What do you fantasize about? Me? I fantasize about having a maid. It seems so extravagant, and I think having someone else clean my house would be difficult for me when it came right down to it (trust me though - I could move past it!!!).

I got these two comments on my last blog (lime green comments are what I added for this blog):

Becky: And I have a hard time believing your house is that terrible, because I remember you whining about it long ago in Marshall, and I'd show up to find a few toys in the living room and a few dishes on the kitchen counter and think, yeah, real slovenly, Lisa!(I have to say it is messier than that lately.) Just remember that good help doesn't have to cost too much and doesn't mean you aren't a wonderful homemaker. It only takes someone about two hours to blast through your entire kitchen and bathroom and vacuum everywhere else. And if you can find somebody for $10-15 an hour, it's so worth it. You certainly have enough on your plate. Nobody's going to call you a lazy shirker. :)

Jaime: I agree with Rebecca on the house cleaning. It might seem like an extravagant expense since you are capable of cleaning it (as in, not in a wheelchair, no broken limbs, etc), however, the stress it will relieve will make it worth every penny!I went through a time when I was overwhelmed with having a lot on my plate (not even as much as you right now, though) and I paid to have someone else do the housework. And, you know what, it made a huge difference! Huge! I was trying to think what I would do if I were in your shoes because I'm super anal about having a clean house and not being able to focus on anything else if it's not clean. And, this is the idea I came up with that I thought would work for my family. Maybe it would help for yours, too. Make a Saturday/Sunday/or whatever day works for you tradition that everyone takes a few hours and pitches in to clean, clean, clean.
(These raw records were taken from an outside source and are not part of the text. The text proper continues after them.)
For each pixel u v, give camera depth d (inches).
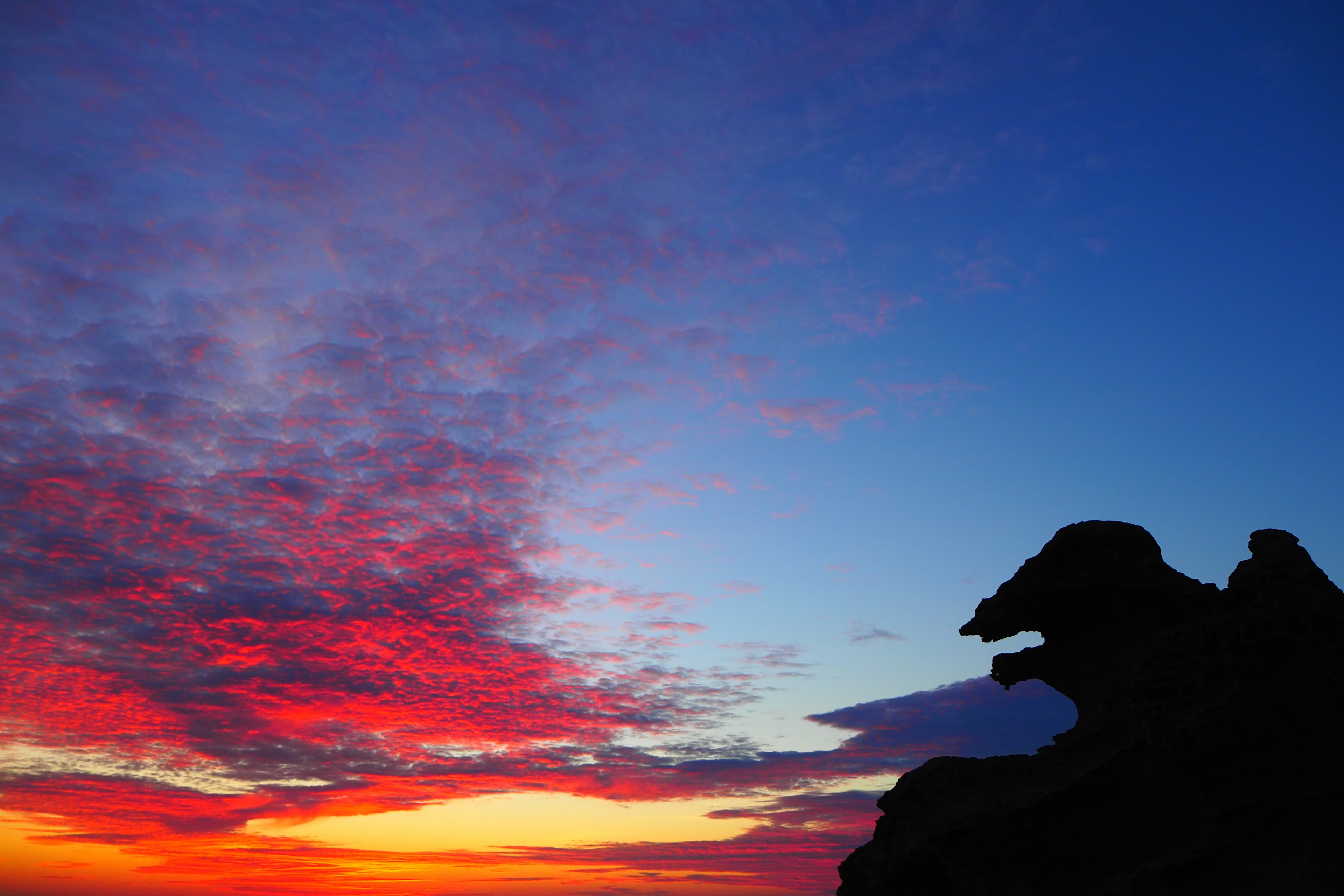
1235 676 665.0
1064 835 749.9
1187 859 669.9
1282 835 645.9
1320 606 663.1
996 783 837.8
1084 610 862.5
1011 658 927.7
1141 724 711.1
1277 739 652.7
Then the rest of the week is just picking up and dishes, as needed. (I have suggested this before. This doesn't work out here. Charles is so busy that I can't ask him to spend that much time on a Saturday pitching in around the house. I get very happy when we all clean up after supper together!!! I do make Saturday clean your room day, but even that is wimpy at best. We also do karate in A on Saturdays. Living an hour away from everything is such a pain!) Your kids won't remember the mess and you just have to try to remind yourself that this is just a chapter in y'all's lives right now. Yes, a messy chapter....aka... a we need a maid chapter! Ha

I mentioned these comments to Mr. G who said, "We don't need a maid." "Once a month or something?" I said in my sweetest voice. *Merciless look from the master. *
What do you all think on the house help front? I've been amazed at the people I have recently learned have someone come in once (or twice) a week to do floors and bathrooms and such. Then I covet thy neighbors housekeeper shamelessly!

4 comments:

Jaime said...

I can understand someone not wanting a maid when you are a stay at home wife with few other hats to wear. You, however, are wearing multiple hats right now and you're feeling overwhelmed. Maybe it can be a gift (call it early Christmas or graduation or something). Maybe you can sit down with him and just share how overwhelmed you are and talk about where you guys could cut corners so that it won't even seem like a big expense.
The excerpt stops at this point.